I have a formula, (2^n)-1, and I need to convert it to a recursion function, I tried several times to rewrite it, but I'm still struggling. What is wrong with my code?

(define fnum(n)
    (if (= n 0) 0
        (- ( * 2 (fnum (- n 1)) 1)))

(fnum (- n 1)))

Answer 1

You can do it like this (working example):

(define pow
  (lambda (n)
    (if (= n 0)
      1
      (* 2 (pow (- n 1))))))

(display (- (pow 5) 1)) 

It is clear that you should split the powering part with the minus 1 step which is going to be performed afterwards.

Answer 2

You need to split the recursion from the substraction:

(define (parent-nodes-helper n)
  (if (= n 0) 
      0
      (* 2 (parent-nodes-helper (- n 1)))))

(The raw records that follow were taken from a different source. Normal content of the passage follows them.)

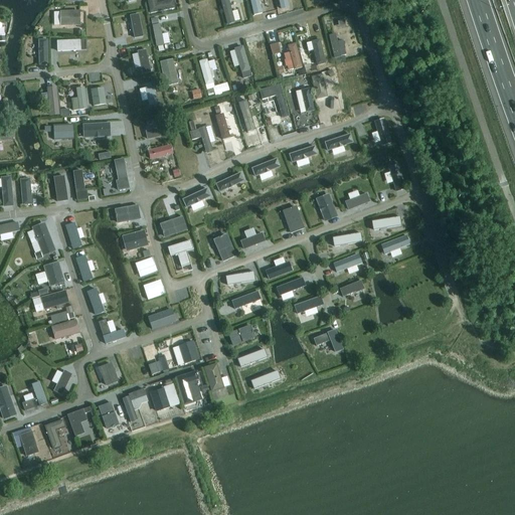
[(174,8),(172,0),(157,3),(155,0),(147,0),(150,13),(174,8)]
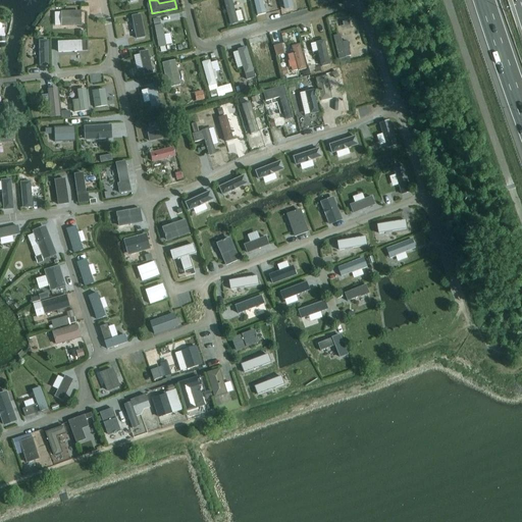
[(229,25),(238,23),(230,0),(227,0),(223,1),(229,25)]
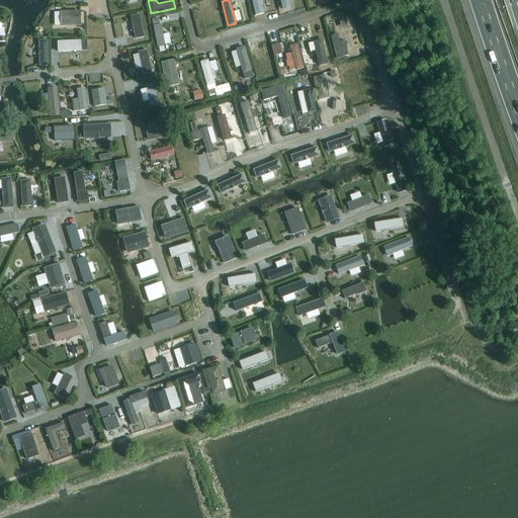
[(250,0),(254,17),(260,15),(256,0),(250,0)]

;;; Number of parent nodes in a perfect balanced binary tree
(define (parent-nodes depth)
  (- (parent-nodes-helper depth) 1))

Now. The helper can be made local to fnum and even be implemented as named let and then you can add acc parameter to hold the result so that the multiplication doesn't need to be done after each recusion ends. Here is a how I would do it:

;;; Number of parent nodes in a perfect balanced binary tree
(define (parent-nodes depth)
  (let loop ((n depth) (acc 1))
    (if (zero? n) 
        (- acc 1)
        (loop (- n 1) (* acc 2)))))

It's common to call an iterative tail recursion in named let loop, but I could have kept the name parent-nodes-helper or whatever I found fitting. It's just a name.